Monday, February 13, 2006

Cartoonish behavior

After the Danish newspaper published those controversial cartoons on the prophet Mohammed, Arab embassies in Copenhagen lobbied the Danish government to do something about it. Since the country has freedom of expression, the government couldn't do anything about it so the embassies sent the cartoons back to their own countries to make Mount Everest out of a molehill.

For a while, I wondered what it was the ambassadors wanted done about it. Now, we have been given some idea.

Two Algerian editors were arrested for publishing cartoons. The journalists face three to five years for 'insulting the prophet.' Even though the magazines are moderately pro-Islamist and the cartoons were published to demonstrate why Muslims should be upset about it.

Interestingly, The caricatures of Prophet Mohammed have been condemned by political and religious leaders in Algeria, but the controversy has not sparked a lot of reactions within the wider public, according to the BBC.

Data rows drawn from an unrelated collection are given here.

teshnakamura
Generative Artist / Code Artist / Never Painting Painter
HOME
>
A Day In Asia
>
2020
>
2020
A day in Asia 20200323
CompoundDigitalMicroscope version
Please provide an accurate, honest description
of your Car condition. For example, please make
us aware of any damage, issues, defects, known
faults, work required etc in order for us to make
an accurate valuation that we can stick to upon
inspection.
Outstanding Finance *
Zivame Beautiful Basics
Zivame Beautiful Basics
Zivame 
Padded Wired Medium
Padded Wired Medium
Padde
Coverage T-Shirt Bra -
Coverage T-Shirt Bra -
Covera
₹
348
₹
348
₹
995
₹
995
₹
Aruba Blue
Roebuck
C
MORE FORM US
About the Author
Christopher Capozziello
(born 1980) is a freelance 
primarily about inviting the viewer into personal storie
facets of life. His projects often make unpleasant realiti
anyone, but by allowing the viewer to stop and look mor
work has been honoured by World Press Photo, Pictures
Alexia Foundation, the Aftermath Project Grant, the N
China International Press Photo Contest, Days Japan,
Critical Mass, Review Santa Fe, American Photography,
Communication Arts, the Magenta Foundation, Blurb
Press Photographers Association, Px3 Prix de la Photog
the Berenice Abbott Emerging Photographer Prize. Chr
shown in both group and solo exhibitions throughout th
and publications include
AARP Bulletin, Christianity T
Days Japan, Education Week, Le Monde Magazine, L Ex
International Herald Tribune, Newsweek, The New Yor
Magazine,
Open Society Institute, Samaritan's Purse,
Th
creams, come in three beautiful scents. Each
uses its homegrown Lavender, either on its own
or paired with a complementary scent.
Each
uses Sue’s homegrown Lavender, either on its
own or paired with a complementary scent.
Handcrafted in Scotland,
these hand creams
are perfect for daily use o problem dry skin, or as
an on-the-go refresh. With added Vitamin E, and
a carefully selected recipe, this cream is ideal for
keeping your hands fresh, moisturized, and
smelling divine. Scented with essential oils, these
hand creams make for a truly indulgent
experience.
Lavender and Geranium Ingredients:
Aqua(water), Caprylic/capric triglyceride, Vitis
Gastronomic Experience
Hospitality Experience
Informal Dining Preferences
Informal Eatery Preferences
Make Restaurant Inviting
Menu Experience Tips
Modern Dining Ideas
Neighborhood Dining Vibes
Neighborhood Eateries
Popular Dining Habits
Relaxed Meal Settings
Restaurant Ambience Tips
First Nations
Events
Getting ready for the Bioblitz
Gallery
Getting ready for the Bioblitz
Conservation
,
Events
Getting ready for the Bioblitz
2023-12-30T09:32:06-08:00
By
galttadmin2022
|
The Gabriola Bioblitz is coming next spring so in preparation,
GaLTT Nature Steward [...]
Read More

Perhaps the ambassadors don't realize that 'insulting the prophet' may be a crime in Algeria, but it's not in Denmark.

Another BBC article wonders about the hypocrisy of this whole debacle. Mass hysteria erupted at the publication of a couple of Danish cartoons supposedly insulting Islam, while there's a flood of anti-Semitic propaganda available in Cairo and many other Arab capitals.